» **Exercise description**: Copy out only the span from the line with "With chalkboard sign" to the end of the data, both ends kept, word for word.

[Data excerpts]

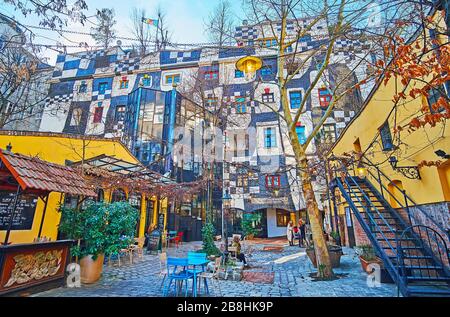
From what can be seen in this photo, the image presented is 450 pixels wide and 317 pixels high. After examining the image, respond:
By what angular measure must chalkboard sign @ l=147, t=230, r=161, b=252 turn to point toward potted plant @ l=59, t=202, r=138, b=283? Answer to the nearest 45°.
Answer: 0° — it already faces it

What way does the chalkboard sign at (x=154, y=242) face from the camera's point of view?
toward the camera

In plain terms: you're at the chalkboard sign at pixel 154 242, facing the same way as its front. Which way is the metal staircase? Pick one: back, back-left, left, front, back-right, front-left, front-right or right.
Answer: front-left

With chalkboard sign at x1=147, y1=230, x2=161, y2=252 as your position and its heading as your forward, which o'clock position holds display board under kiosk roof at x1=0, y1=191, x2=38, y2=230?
The display board under kiosk roof is roughly at 2 o'clock from the chalkboard sign.

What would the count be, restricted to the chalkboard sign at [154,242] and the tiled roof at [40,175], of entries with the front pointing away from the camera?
0

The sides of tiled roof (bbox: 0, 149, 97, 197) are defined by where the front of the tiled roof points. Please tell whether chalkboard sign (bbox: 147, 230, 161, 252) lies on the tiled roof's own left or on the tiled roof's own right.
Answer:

» **Written reply**:
With chalkboard sign at x1=147, y1=230, x2=161, y2=252 as your position and its heading as your forward, which o'clock position holds display board under kiosk roof at x1=0, y1=191, x2=38, y2=230?
The display board under kiosk roof is roughly at 2 o'clock from the chalkboard sign.

What would the count be, restricted to the chalkboard sign at [154,242] and the tiled roof at [40,175], of entries with the front pointing away from the camera?
0

The sides of tiled roof (bbox: 0, 149, 97, 197) are defined by where the front of the tiled roof points. Please tell whether chalkboard sign (bbox: 147, 230, 161, 252) lies on the tiled roof's own left or on the tiled roof's own right.
Answer:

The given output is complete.